====== Material supplied ======

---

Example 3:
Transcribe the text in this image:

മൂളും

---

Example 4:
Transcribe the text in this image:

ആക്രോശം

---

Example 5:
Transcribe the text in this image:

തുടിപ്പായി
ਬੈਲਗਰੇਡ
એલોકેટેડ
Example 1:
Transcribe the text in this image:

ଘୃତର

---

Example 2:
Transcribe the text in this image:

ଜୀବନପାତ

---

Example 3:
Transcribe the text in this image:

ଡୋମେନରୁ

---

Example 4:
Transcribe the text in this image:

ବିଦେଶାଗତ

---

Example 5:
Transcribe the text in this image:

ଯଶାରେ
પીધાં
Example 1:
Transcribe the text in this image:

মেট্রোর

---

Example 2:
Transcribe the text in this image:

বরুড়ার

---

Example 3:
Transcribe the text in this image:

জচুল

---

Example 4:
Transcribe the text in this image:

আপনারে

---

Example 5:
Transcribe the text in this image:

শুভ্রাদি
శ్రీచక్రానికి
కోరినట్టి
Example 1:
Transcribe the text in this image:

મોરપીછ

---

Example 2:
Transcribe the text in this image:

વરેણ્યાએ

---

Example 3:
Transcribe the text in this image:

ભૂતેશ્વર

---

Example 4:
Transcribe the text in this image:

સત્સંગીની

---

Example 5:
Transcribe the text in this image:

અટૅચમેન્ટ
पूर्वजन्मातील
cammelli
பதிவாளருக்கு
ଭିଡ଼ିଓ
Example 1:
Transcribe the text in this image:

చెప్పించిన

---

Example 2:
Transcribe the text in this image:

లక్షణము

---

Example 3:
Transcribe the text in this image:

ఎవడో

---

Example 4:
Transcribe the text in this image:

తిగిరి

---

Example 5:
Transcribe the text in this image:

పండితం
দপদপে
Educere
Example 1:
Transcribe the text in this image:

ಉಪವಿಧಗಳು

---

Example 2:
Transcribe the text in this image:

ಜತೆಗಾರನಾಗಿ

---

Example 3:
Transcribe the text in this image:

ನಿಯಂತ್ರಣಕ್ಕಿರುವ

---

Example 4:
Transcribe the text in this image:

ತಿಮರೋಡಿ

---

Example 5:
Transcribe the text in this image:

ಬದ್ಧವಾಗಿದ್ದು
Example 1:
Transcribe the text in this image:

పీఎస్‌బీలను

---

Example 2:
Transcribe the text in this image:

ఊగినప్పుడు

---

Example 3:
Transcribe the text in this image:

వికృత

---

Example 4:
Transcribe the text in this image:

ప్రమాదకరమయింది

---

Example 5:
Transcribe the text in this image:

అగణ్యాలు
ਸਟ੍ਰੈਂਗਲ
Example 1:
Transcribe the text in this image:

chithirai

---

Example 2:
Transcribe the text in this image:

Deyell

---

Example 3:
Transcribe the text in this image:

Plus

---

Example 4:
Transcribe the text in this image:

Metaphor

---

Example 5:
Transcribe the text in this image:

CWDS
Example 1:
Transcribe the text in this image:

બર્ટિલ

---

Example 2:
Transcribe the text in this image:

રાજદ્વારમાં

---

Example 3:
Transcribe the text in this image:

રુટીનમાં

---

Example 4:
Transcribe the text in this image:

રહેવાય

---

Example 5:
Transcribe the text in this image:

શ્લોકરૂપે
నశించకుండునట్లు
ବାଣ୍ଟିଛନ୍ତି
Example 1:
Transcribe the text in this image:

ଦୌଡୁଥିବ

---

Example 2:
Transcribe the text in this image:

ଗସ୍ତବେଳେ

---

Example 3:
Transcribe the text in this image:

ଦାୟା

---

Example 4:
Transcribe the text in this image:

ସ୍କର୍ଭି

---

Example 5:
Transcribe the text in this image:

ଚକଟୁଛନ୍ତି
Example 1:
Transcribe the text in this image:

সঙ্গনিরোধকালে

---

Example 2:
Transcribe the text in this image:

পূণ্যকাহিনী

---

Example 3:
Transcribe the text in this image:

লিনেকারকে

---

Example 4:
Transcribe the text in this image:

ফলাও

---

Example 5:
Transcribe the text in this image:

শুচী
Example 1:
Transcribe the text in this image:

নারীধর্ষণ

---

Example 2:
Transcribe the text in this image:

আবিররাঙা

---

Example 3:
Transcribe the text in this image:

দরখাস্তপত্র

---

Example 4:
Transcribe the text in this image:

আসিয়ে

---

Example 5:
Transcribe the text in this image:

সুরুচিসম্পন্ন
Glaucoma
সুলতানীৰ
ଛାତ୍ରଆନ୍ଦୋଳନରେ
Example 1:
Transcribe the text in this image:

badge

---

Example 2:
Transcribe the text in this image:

======

# Required work
Reproduce the data above in full. Leave nothing out.

# Your solution
---

Example 3:
Transcribe the text in this image:

മൂളും

---

Example 4:
Transcribe the text in this image:

ആക്രോശം

---

Example 5:
Transcribe the text in this image:

തുടിപ്പായി
ਬੈਲਗਰੇਡ
એલોકેટેડ
Example 1:
Transcribe the text in this image:

ଘୃତର

---

Example 2:
Transcribe the text in this image:

ଜୀବନପାତ

---

Example 3:
Transcribe the text in this image:

ଡୋମେନରୁ

---

Example 4:
Transcribe the text in this image:

ବିଦେଶାଗତ

---

Example 5:
Transcribe the text in this image:

ଯଶାରେ
પીધાં
Example 1:
Transcribe the text in this image:

মেট্রোর

---

Example 2:
Transcribe the text in this image:

বরুড়ার

---

Example 3:
Transcribe the text in this image:

জচুল

---

Example 4:
Transcribe the text in this image:

আপনারে

---

Example 5:
Transcribe the text in this image:

শুভ্রাদি
శ్రీచక్రానికి
కోరినట్టి
Example 1:
Transcribe the text in this image:

મોરપીછ

---

Example 2:
Transcribe the text in this image:

વરેણ્યાએ

---

Example 3:
Transcribe the text in this image:

ભૂતેશ્વર

---

Example 4:
Transcribe the text in this image:

સત્સંગીની

---

Example 5:
Transcribe the text in this image:

અટૅચમેન્ટ
पूर्वजन्मातील
cammelli
பதிவாளருக்கு
ଭିଡ଼ିଓ
Example 1:
Transcribe the text in this image:

చెప్పించిన

---

Example 2:
Transcribe the text in this image:

లక్షణము

---

Example 3:
Transcribe the text in this image:

ఎవడో

---

Example 4:
Transcribe the text in this image:

తిగిరి

---

Example 5:
Transcribe the text in this image:

పండితం
দপদপে
Educere
Example 1:
Transcribe the text in this image:

ಉಪವಿಧಗಳು

---

Example 2:
Transcribe the text in this image:

ಜತೆಗಾರನಾಗಿ

---

Example 3:
Transcribe the text in this image:

ನಿಯಂತ್ರಣಕ್ಕಿರುವ

---

Example 4:
Transcribe the text in this image:

ತಿಮರೋಡಿ

---

Example 5:
Transcribe the text in this image:

ಬದ್ಧವಾಗಿದ್ದು
Example 1:
Transcribe the text in this image:

పీఎస్‌బీలను

---

Example 2:
Transcribe the text in this image:

ఊగినప్పుడు

---

Example 3:
Transcribe the text in this image:

వికృత

---

Example 4:
Transcribe the text in this image:

ప్రమాదకరమయింది

---

Example 5:
Transcribe the text in this image:

అగణ్యాలు
ਸਟ੍ਰੈਂਗਲ
Example 1:
Transcribe the text in this image:

chithirai

---

Example 2:
Transcribe the text in this image:

Deyell

---

Example 3:
Transcribe the text in this image:

Plus

---

Example 4:
Transcribe the text in this image:

Metaphor

---

Example 5:
Transcribe the text in this image:

CWDS
Example 1:
Transcribe the text in this image:

બર્ટિલ

---

Example 2:
Transcribe the text in this image:

રાજદ્વારમાં

---

Example 3:
Transcribe the text in this image:

રુટીનમાં

---

Example 4:
Transcribe the text in this image:

રહેવાય

---

Example 5:
Transcribe the text in this image:

શ્લોકરૂપે
నశించకుండునట్లు
ବାଣ୍ଟିଛନ୍ତି
Example 1:
Transcribe the text in this image:

ଦୌଡୁଥିବ

---

Example 2:
Transcribe the text in this image:

ଗସ୍ତବେଳେ

---

Example 3:
Transcribe the text in this image:

ଦାୟା

---

Example 4:
Transcribe the text in this image:

ସ୍କର୍ଭି

---

Example 5:
Transcribe the text in this image:

ଚକଟୁଛନ୍ତି
Example 1:
Transcribe the text in this image:

সঙ্গনিরোধকালে

---

Example 2:
Transcribe the text in this image:

পূণ্যকাহিনী

---

Example 3:
Transcribe the text in this image:

লিনেকারকে

---

Example 4:
Transcribe the text in this image:

ফলাও

---

Example 5:
Transcribe the text in this image:

শুচী
Example 1:
Transcribe the text in this image:

নারীধর্ষণ

---

Example 2:
Transcribe the text in this image:

আবিররাঙা

---

Example 3:
Transcribe the text in this image:

দরখাস্তপত্র

---

Example 4:
Transcribe the text in this image:

আসিয়ে

---

Example 5:
Transcribe the text in this image:

সুরুচিসম্পন্ন
Glaucoma
সুলতানীৰ
ଛାତ୍ରଆନ୍ଦୋଳନରେ
Example 1:
Transcribe the text in this image:

badge

---

Example 2:
Transcribe the text in this image:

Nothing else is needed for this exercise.